▶ [WHAT YOU SHOULD DO]
Using the data below, return word for word every line from the one holding "İçerisine protein (et, tavuk, balık), sağlıklı" down to the one holding "te verschijnen vanwege angst voor het". Leave pictures out.

(SOURCE DATA)

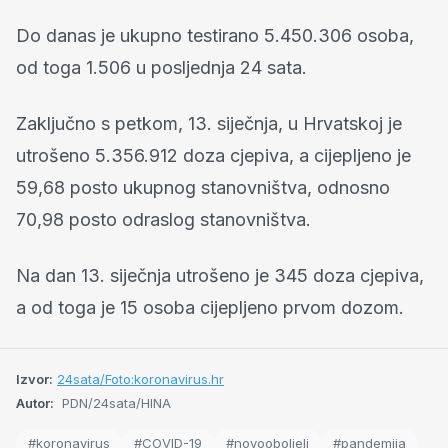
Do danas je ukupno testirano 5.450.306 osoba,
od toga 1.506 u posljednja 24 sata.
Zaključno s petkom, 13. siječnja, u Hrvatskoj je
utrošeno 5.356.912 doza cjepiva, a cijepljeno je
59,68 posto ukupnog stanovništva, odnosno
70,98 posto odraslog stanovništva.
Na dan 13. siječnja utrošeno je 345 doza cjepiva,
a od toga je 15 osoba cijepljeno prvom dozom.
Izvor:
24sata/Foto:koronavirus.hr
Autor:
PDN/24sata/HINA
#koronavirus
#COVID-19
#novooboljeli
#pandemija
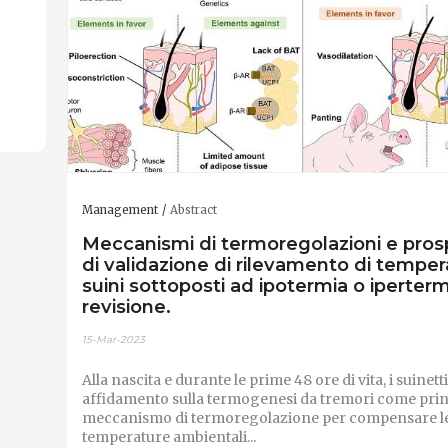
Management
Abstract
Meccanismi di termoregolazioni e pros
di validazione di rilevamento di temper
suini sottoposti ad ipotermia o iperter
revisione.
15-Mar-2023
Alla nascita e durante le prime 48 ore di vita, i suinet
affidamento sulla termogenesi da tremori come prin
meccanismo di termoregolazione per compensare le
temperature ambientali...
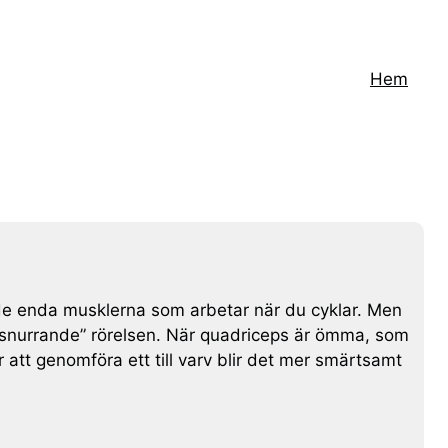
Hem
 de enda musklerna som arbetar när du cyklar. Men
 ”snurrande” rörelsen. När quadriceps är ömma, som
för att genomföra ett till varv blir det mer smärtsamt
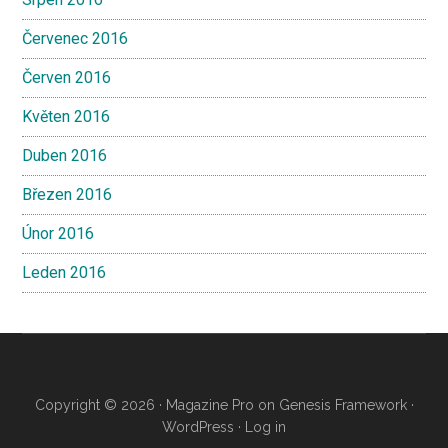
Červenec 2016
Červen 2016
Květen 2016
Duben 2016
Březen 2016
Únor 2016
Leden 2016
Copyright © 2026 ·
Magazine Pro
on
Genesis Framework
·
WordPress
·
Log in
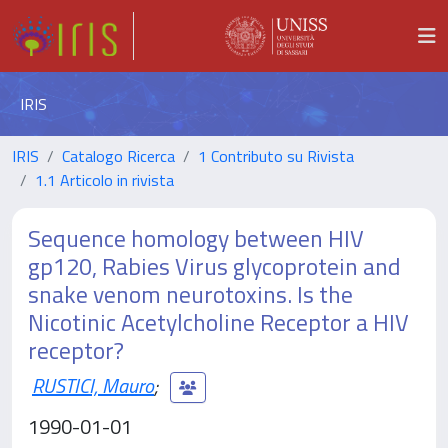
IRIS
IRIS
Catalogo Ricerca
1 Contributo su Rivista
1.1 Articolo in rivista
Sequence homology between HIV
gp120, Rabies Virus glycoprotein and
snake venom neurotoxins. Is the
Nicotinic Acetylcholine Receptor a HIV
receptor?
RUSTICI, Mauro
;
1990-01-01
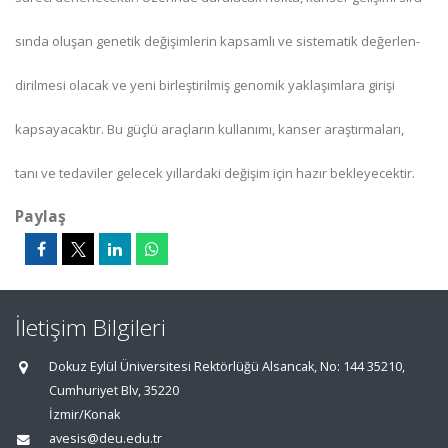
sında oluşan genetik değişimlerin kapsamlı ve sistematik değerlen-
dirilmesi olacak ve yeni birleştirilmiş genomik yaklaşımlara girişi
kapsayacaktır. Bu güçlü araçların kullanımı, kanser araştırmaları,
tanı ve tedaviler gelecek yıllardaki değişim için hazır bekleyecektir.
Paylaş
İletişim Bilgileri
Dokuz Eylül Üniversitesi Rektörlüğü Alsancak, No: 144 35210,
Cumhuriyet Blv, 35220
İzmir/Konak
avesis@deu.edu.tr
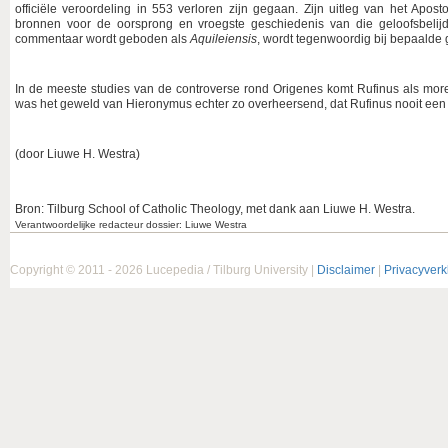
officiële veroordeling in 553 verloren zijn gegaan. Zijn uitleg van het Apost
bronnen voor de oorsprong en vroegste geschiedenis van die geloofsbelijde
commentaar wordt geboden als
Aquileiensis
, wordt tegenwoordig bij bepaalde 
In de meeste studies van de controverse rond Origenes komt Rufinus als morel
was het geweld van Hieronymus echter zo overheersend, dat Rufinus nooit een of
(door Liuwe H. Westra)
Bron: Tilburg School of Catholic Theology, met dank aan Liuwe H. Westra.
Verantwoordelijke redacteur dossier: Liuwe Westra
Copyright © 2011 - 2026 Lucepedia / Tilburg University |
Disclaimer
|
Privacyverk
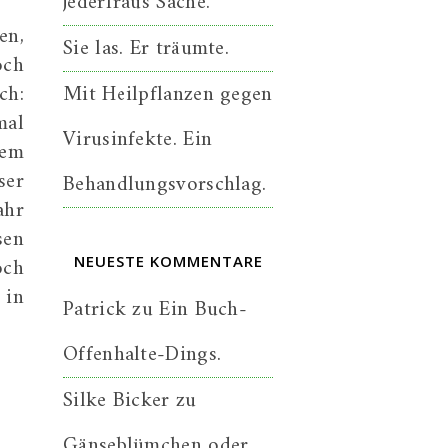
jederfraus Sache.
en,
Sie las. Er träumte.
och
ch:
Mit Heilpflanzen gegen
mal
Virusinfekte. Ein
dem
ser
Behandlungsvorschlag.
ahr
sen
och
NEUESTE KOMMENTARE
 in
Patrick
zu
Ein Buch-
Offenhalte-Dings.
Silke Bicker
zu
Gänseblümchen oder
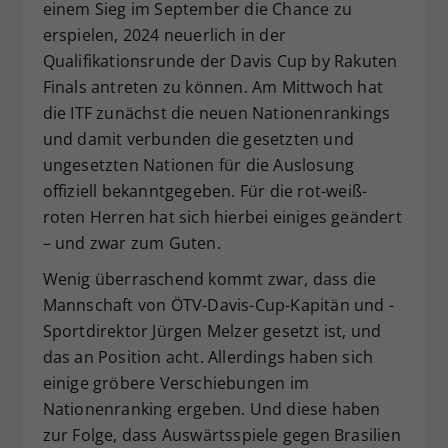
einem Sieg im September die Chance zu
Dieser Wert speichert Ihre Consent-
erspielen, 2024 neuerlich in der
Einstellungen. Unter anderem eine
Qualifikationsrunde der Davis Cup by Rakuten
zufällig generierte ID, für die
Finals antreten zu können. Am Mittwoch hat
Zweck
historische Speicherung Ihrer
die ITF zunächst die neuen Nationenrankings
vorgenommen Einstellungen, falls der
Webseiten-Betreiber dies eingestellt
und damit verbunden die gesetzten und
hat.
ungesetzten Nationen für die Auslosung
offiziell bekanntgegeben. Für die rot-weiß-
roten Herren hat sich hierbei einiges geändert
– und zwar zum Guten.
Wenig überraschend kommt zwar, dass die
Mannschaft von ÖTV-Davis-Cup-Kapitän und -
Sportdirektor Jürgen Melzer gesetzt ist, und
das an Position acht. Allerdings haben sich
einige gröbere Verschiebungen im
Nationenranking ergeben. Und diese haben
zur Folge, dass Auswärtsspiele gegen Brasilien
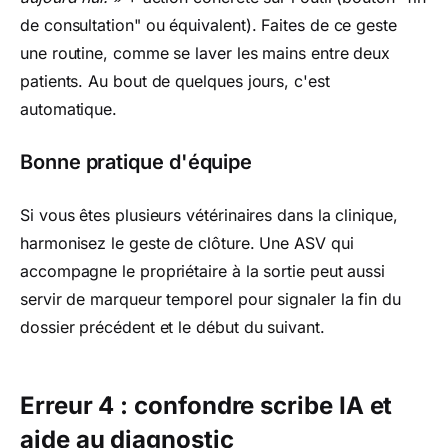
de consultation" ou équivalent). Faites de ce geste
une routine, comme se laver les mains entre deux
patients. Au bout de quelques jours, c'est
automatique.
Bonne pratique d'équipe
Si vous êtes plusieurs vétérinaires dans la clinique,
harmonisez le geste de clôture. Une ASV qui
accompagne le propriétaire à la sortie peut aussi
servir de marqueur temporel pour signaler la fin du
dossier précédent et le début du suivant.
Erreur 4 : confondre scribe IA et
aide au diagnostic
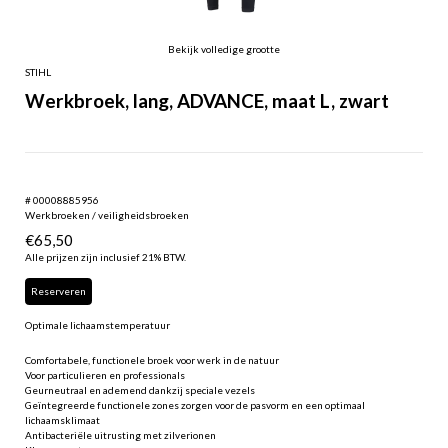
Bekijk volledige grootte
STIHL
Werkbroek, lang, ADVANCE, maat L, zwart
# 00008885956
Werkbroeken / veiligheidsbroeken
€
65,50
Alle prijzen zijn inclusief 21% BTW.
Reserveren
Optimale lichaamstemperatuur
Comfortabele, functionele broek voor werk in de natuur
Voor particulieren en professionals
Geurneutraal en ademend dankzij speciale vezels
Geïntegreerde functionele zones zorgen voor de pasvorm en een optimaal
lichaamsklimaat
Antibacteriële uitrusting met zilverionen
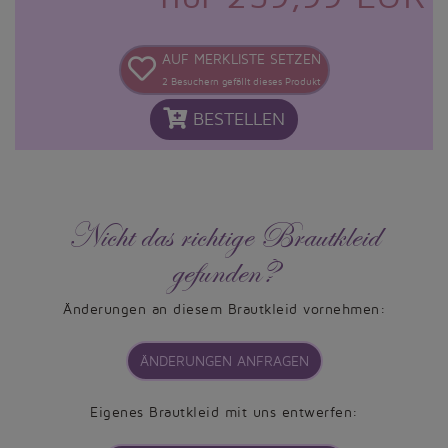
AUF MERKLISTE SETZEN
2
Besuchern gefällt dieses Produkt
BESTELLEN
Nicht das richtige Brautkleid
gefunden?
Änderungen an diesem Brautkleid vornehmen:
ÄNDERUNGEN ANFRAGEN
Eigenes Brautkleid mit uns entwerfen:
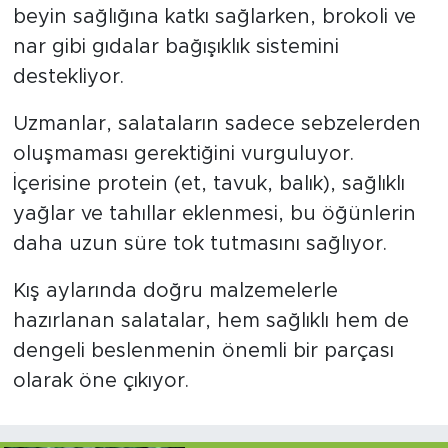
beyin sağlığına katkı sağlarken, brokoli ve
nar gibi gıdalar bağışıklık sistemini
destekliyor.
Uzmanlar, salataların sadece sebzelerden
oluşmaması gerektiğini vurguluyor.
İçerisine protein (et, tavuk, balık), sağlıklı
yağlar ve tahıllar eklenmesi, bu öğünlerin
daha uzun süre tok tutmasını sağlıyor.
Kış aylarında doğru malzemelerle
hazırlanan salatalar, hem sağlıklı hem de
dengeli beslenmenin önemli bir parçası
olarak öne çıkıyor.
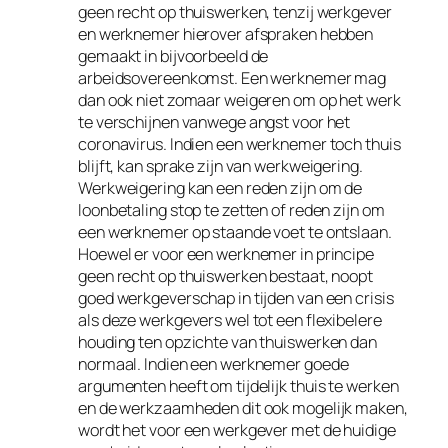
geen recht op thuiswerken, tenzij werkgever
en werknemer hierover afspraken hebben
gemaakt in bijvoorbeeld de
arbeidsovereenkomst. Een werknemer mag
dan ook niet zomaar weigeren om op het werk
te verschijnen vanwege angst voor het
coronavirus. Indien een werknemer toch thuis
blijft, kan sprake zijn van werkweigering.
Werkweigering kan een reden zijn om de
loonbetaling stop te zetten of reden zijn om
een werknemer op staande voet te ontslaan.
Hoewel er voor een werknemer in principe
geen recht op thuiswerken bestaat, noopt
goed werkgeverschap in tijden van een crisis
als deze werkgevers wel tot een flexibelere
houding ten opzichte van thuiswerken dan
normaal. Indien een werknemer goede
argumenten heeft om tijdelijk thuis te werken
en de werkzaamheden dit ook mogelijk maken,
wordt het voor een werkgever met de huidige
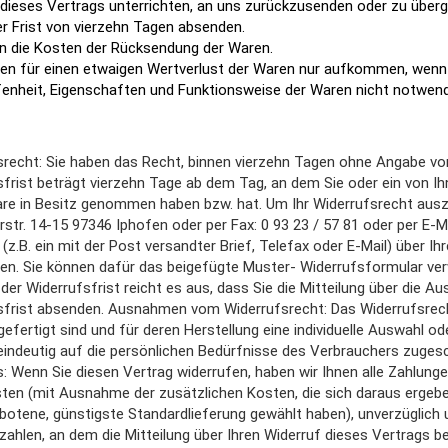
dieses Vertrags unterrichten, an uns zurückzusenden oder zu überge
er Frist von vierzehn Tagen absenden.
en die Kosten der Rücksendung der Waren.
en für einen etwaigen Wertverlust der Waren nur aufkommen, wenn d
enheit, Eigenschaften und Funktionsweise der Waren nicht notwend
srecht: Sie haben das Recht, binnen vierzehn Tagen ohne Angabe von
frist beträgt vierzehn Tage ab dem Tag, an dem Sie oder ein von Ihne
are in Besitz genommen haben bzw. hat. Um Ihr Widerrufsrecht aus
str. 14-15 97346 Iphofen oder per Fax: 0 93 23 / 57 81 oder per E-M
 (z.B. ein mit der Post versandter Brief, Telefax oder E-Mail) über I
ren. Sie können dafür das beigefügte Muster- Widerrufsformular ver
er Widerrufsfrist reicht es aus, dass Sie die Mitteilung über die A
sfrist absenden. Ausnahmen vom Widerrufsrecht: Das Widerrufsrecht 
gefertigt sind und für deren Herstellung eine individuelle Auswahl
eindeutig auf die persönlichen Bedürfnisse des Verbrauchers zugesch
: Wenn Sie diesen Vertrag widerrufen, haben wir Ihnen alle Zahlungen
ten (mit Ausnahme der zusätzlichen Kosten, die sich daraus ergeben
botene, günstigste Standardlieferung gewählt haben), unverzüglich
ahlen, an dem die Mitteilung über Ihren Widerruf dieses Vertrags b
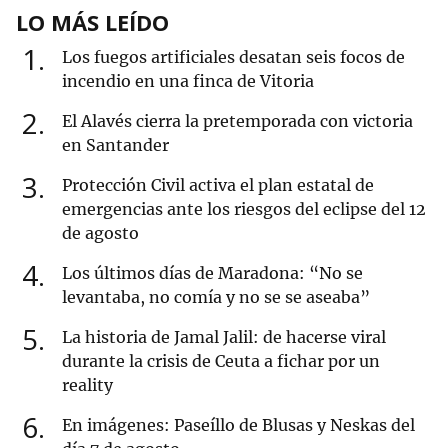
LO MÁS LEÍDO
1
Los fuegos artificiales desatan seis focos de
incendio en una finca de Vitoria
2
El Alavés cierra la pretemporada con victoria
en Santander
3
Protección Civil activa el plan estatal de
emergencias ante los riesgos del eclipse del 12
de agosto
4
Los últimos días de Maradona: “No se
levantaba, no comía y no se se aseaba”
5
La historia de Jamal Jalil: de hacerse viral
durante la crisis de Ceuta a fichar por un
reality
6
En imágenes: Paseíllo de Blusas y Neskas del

(End SOURCE DATA)

▶ [RESPONSE TO THIS EXERCISE]
İçerisine protein (et, tavuk, balık), sağlıklı
yağlar ve tahıllar eklenmesi, bu öğünlerin
daha uzun süre tok tutmasını sağlıyor.
Kış aylarında doğru malzemelerle
hazırlanan salatalar, hem sağlıklı hem de
dengeli beslenmenin önemli bir parçası
olarak öne çıkıyor.
geen recht op thuiswerken, tenzij werkgever
en werknemer hierover afspraken hebben
gemaakt in bijvoorbeeld de
arbeidsovereenkomst. Een werknemer mag
dan ook niet zomaar weigeren om op het werk
te verschijnen vanwege angst voor het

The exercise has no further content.